Oil resumed its rally to top $70 a barrel in New York as investors grew more confident that accelerating vaccinations and easing travel restrictions will continue to boost demand. West Texas Intermediate futures surpassed the $70 mark to close at its highest since Oct. 2018 after briefly touching the key psychological level earlier this week. Investors focused on the health of the U.S. market ahead of inventory data on Wednesday.
Confidence in the outlook for oil demand continues to grow as accelerating vaccinations allow people to travel more. The Middle Eastern Dubai benchmark is trading in its steepest backwardation — a market structure that indicates supply tightness — in almost a year after the region’s physical market had a strong start to the month. “There’s all sorts of technical models that work off closing prices,” said Bill O’Grady, executive vice president at Confluence Investment Management in St. Louis. “Any time you have a close above a number divisible by 5, it tends to be pretty significant” in attracting flows such as those from commodity trading advisors.

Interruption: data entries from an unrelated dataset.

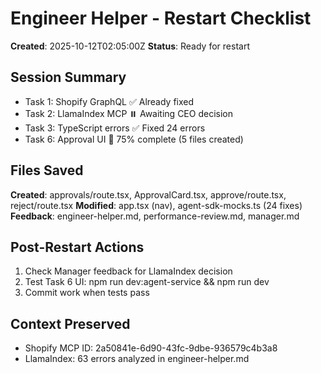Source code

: # Engineer Helper - Restart Checklist

**Created**: 2025-10-12T02:05:00Z
**Status**: Ready for restart

## Session Summary

- Task 1: Shopify GraphQL ✅ Already fixed
- Task 2: LlamaIndex MCP ⏸️ Awaiting CEO decision
- Task 3: TypeScript errors ✅ Fixed 24 errors
- Task 6: Approval UI 🔄 75% complete (5 files created)

## Files Saved

**Created**: approvals/route.tsx, ApprovalCard.tsx, approve/route.tsx, reject/route.tsx
**Modified**: app.tsx (nav), agent-sdk-mocks.ts (24 fixes)
**Feedback**: engineer-helper.md, performance-review.md, manager.md

## Post-Restart Actions

1. Check Manager feedback for LlamaIndex decision
2. Test Task 6 UI: npm run dev:agent-service && npm run dev
3. Commit work when tests pass

## Context Preserved

- Shopify MCP ID: 2a50841e-6d90-43fc-9dbe-936579c4b3a8
- LlamaIndex: 63 errors analyzed in engineer-helper.md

Crude’s advance from 2020’s collapse has stalled a handful of times this year, but prices have usually returned to an upward track as overall global demand keeps improving. The Covid-19 comeback in part of Asia and Latin America, however, is a reminder that the rebound will be bumpy. “We’re looking for a pretty sizable drawdown in U.S. crude oil inventories, while the demand thesis keeps improving,” said John Kilduff, a partner at Again Capital LLC. “This atmosphere remains bullish, as we’re heading into a structural deficit in terms of supply versus demand.”
WTI’s discount against Brent is on the move again after surging to the narrowest since November last month. With the narrowness in the spread persisting, U.S. exports may see a dip as WTI loses competitiveness.